Die Arbeit der Kommission sollte zugleich auch dazu dienen, einen breiten Konsens über strittige Fragen herzustellen. Insofern würde es überraschen, wenn Parlament und Länderkammer die Ideen ignorieren sollten - zumal Vertreter beider Institutionen im Gremium mitarbeiteten. Sie waren beim Abschlussbericht jedoch nicht stimmberechtigt.

Wie geht es weiter?

Nach der neuerlicher Überprüfung des Standortauswahlgesetzes kann die "heiße Phase" der Suche nach einem Endlager beginnen, die nach dem Atomausstieg 2011 noch einmal neu gestartet wurde. Der Begriff ist angesichts der im Raum stehenden Zeitspanne aber etwas irreführend: Niemand rechnet damit, dass ein Endlager vor dem Jahr 2050 eröffnet.

Bis dahin stehen diverse Zwischenschritte an - immer verbunden mit einer Beteiligung der Öffentlichkeit sowie Beschlüssen von Bundestag und Bundesrat, die sich zu späteren Zeitpunkten etwa auf detaillierten Prüf- und Vergleichskriterien für die verschiedenen Stufen des Auswahlverfahrens einigen müssen. Auch der Rechtsweg steht jedes Mal offen.
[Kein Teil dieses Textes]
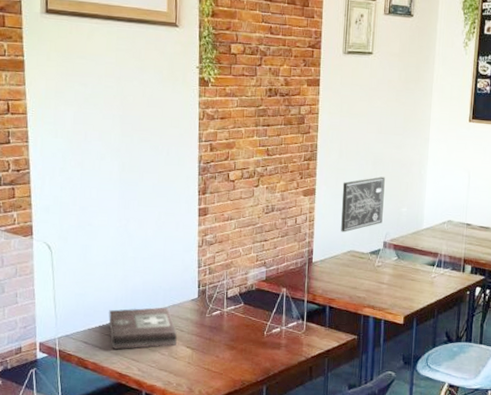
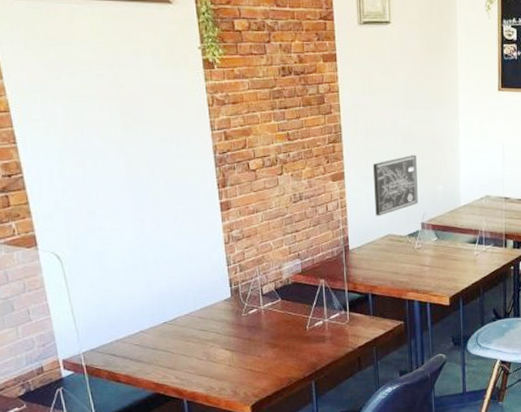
first aid kit: present [108,307,177,350] -> none [135,310,214,360]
Zuerst werden in Frage kommende Standortregionen ermittelt, dann folgen erste Tests der überirdischen Gegebenheiten an möglichen Standorten. Die am besten geeigneten sollen dann in eingehenden unterirdischen Untersuchungen und Sicherheitsprüfungen analysiert werden und verglichen werden. Am Ende entscheiden Bundestag und Bundesrat.

Was gibt letztlich den Ausschlag?

Das Endlager soll hochradioaktiven Atommüll laut Standortauswahlgesetz für eine Million Jahre sicher einschließen. Auf dieser Prämisse beruht der gesamte Prozess. In welchen Formationen dies am besten gewährleistet ist, hängt von vielen Faktoren ab.

Generell werden Steinsalz, Ton und kristalline Hartgesteine wie Granit als geeignet angesehen. Alle haben Vor- und Nachteile. Über die Eignung eines konkreten Standorts entscheiden am Ende viele geologische und bergmännische Details: Wasserdurchlässigkeit und Wärmeleitfähigkeit, die Dicke der Deckschichten oder auch seismische Aktivitäten.

Wird nun alles im Konsens verlaufen?

Das ist auch nach Vorlage des Berichts kaum anzunehmen, zu viele Punkte bleiben strittig. So erklärte die Umweltorganisation Greenpeace, die sichere Endlagerung in Bergwerken sei dauerhaft unmöglich. Zudem scheide Salz aus, weil es sich verforme sowie die Behälter mit Atommüll verschiebe und zerdrücke. An der Endlagerkommission wollte sich Greenpeace wie viele andere Umweltverbände gar nicht erst beteiligen.